WORK INSTRUCTION A: Please explain, in one to three sentences, why the passage on reasonable cybersecurity says regulators aim for risk reduction rather than perfection.
WORK INSTRUCTION B: Carry on the passage on reasonable cybersecurity, starting after its last sentence.

We are all aware that cybersecurity is a pressing concern for businesses, regulators, and policymakers alike. However, what constitutes “reasonable” cybersecurity remains subject to interpretation. Understanding how regulators and lawmakers approach defining “reasonableness” is crucial for organizations to manage compliance and risk effectively.

There are several methods used to define what constitutes as “reasonable” cybersecurity.

  • Legislative Specifications: Clearly defined cybersecurity requirements established directly by statute, providing organizations with precise rules to follow.
  • Binding Regulations: Detailed, enforceable rules issued by regulators, compelling organizations to adhere strictly to specified cybersecurity standards.
  • Case-by-case Enforcement: Regulators evaluate cybersecurity practices individually, often through litigation or investigations, establishing precedent through enforcement actions.
  • Non-binding Guidance: Recommendations provided by regulators intended to guide best practices but not legally enforceable. These offer flexibility and adaptability.
  • Reference to Industry Standards: Regulations that cite established cybersecurity frameworks or standards developed by recognized organizations (such as NIST or ISO) as benchmarks for compliance.
  • Adoption of Industry-written Rules: Regulators formally adopt cybersecurity standards and rules developed by industry groups, leveraging specialized expertise and ensuring practical applicability.

Increasingly, regulators encourage organizations to tailor cybersecurity controls to their specific threat landscape and risk profile. This approach avoids a one-size-fits-all mandate and instead promotes context-sensitive decision-making. Also, State-level legislation, such as the California Consumer Privacy Act (CCPA) or the New York Department of Financial Services (NYDFS) Cybersecurity Regulation, continues to shape what constitutes “reasonable” by imposing granular requirements in areas like breach notification and third-party risk management.


It’s all about risk reduction, not perfection.

A fundamental principle underlying cybersecurity regulations is the acknowledgment that perfect cybersecurity is unattainable. Regulators emphasize reasonable measures that significantly reduce risk rather than eliminate it entirely. This practical approach helps organizations prioritize resources effectively. In addition, regulators understand that threats evolve, budgets are finite, and technology stacks vary across sectors. “Reasonable” cybersecurity, therefore, often hinges on a company’s ability to:

  • Identify critical assets and risks.
  • Implement appropriate technical and organizational safeguards.
  • Monitor and respond to incidents.
  • Demonstrate continuous improvement.

Courts and regulators may also consider an organization’s size, industry, resources, and history of prior breaches when assessing reasonableness. Documentation of cybersecurity decisions, such as why a specific control was or wasn’t implemented, can serve as critical evidence of good faith efforts.

DATASET CONTENT:
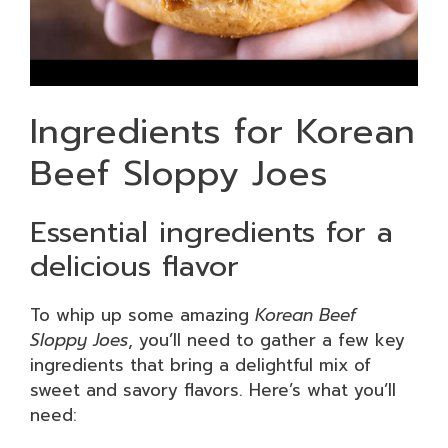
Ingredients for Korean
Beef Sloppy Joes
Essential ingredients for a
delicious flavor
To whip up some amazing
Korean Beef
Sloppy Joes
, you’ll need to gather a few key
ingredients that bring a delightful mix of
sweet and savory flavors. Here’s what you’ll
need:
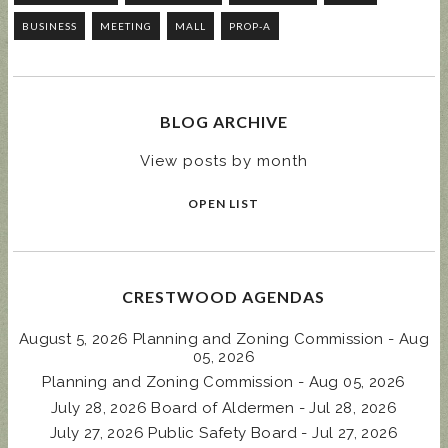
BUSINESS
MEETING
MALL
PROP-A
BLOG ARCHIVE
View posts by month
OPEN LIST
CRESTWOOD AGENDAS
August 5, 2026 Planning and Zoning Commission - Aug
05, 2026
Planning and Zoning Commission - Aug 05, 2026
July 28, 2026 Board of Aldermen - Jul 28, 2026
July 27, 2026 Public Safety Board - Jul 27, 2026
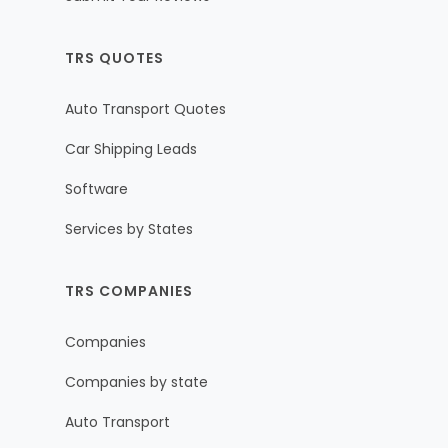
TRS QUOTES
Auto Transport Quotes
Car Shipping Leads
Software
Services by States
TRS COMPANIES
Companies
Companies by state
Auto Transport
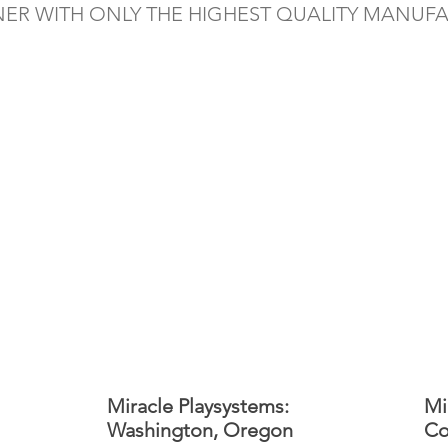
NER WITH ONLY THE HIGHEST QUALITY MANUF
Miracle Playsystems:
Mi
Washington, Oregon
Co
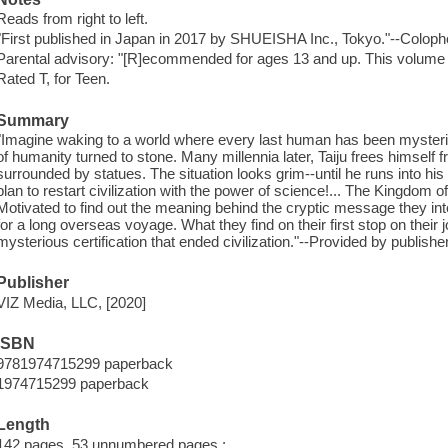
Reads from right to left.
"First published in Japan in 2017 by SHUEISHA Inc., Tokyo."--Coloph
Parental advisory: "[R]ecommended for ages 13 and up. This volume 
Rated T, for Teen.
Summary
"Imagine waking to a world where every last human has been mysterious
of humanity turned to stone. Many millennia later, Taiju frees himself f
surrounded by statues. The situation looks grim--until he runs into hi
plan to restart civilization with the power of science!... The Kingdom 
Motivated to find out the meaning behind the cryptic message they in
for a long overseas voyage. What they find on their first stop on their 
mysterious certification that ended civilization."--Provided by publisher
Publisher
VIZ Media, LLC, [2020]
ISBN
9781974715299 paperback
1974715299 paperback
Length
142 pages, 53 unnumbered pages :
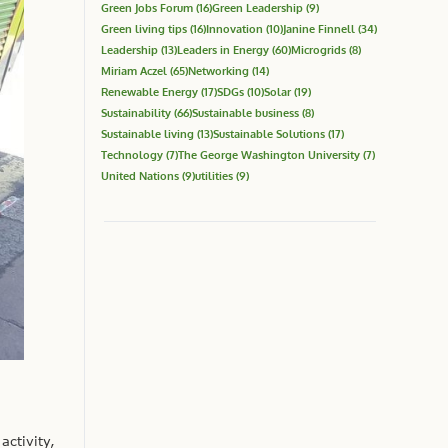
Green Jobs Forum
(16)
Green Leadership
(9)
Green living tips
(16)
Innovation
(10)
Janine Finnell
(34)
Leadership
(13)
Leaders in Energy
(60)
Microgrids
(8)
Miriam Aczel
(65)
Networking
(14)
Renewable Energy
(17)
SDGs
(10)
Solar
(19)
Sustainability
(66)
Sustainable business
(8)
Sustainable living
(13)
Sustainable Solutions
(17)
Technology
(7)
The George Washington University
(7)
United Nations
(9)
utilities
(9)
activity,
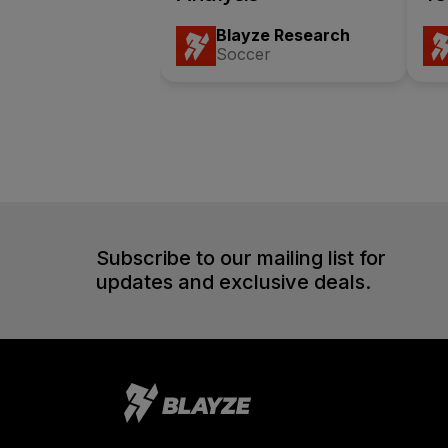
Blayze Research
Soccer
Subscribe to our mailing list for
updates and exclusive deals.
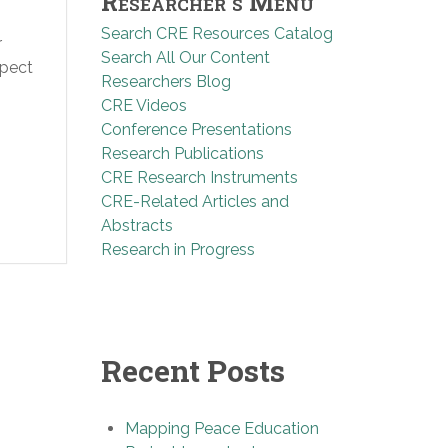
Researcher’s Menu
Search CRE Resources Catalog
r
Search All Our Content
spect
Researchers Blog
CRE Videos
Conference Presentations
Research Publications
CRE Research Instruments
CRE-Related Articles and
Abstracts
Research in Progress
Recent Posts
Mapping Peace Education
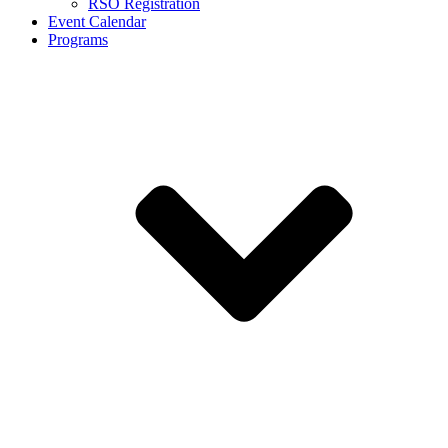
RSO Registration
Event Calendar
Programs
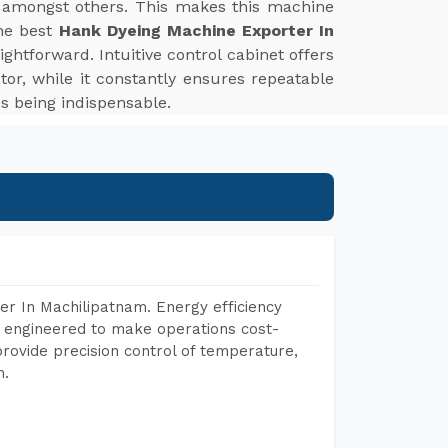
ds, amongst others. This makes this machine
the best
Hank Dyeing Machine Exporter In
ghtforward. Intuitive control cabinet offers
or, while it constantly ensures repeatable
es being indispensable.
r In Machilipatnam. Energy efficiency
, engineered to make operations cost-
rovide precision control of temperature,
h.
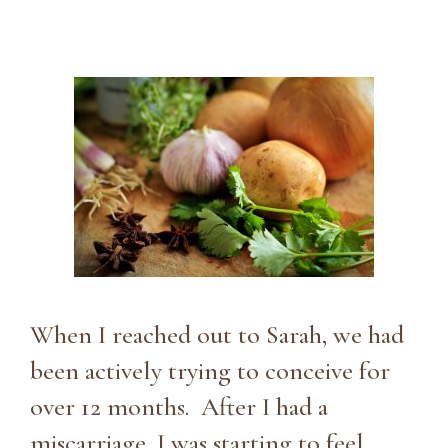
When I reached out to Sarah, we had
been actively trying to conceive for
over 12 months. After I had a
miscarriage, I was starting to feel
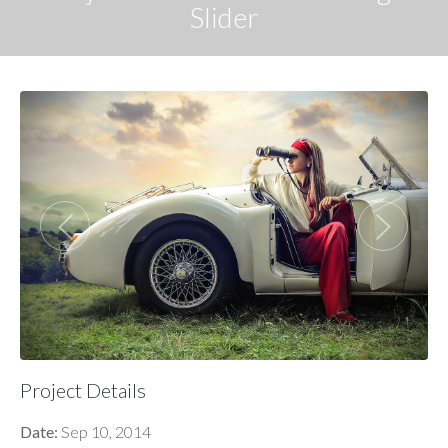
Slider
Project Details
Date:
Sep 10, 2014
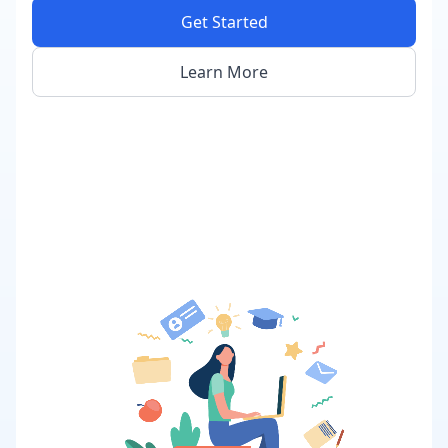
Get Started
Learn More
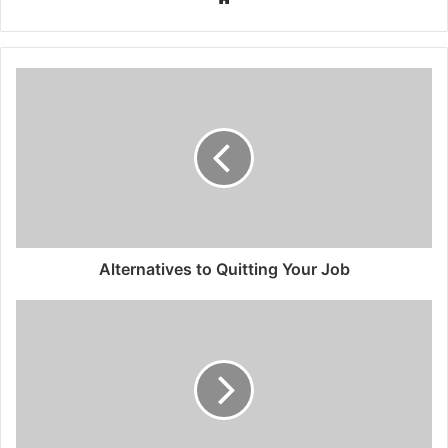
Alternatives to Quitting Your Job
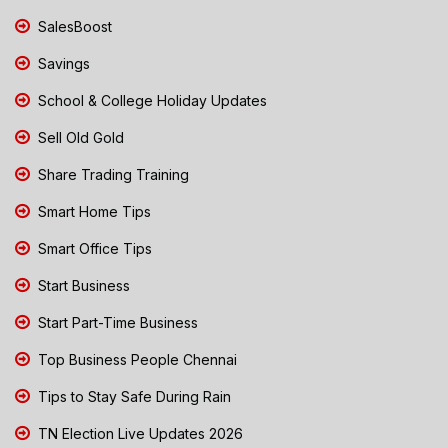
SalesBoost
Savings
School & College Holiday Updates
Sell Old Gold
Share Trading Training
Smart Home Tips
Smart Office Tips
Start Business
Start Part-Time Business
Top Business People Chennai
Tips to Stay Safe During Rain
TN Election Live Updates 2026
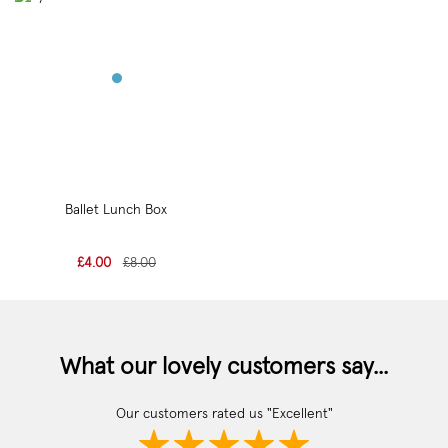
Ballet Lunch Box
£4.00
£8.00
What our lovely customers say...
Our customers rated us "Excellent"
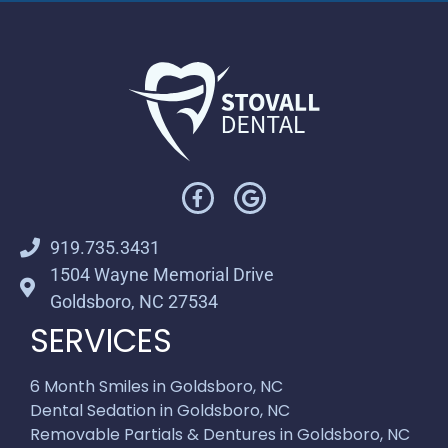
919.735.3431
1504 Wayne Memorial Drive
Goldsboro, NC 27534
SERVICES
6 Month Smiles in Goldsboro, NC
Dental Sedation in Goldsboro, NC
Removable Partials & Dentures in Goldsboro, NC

ANSWER A: Regulators accept that perfect cybersecurity is unattainable. They therefore emphasize reasonable measures that significantly reduce risk instead of eliminating it, which helps organizations prioritize resources effectively. They also recognize that threats evolve, budgets are finite, and technology stacks vary across sectors.

ANSWER B:
Sector-Specific Regulations

Here are some key Federal Cybersecurity Statutes that Congress has adopted and aimed at regulating cybersecurity within specific sectors:

  • Health Insurance Portability and Accountability Act (HIPAA): Protects sensitive patient health information by requiring healthcare providers and related entities to implement robust cybersecurity measures.
  • Children’s Online Privacy Protection Act (COPPA): Regulates online data collection practices affecting children under 13, mandating stringent cybersecurity measures to safeguard children’s privacy.
  • Gramm-Leach-Bliley Act (GLBA): Requires financial institutions to ensure the security and confidentiality of customer information through specific cybersecurity guidelines.
  • The Energy Policy Act of 2005: Addresses cybersecurity for critical infrastructure within the energy sector, setting compliance standards to protect vital energy assets.
  • The Commodity Exchange Act: Ensures cybersecurity measures in financial markets, protecting trading platforms and market integrity.
  • Federal Information Security Modernization Act (FISMA): Requires federal agencies and contractors to follow rigorous cybersecurity standards, reinforcing the principle that reasonable cybersecurity varies by organizational mission and system sensitivity.
  • Cyber Incident Reporting for Critical Infrastructure Act of 2022 (CIRCIA): Requires timely reporting of certain cyber incidents by critical infrastructure entities, underscoring the importance of rapid response and transparency as part of a reasonable cybersecurity posture.

These federal statutes empower respective regulators to adopt detailed regulations, significantly shaping cybersecurity practices within their sectors. Notably, these statutes do not create private rights of action, meaning enforcement is exclusively governmental.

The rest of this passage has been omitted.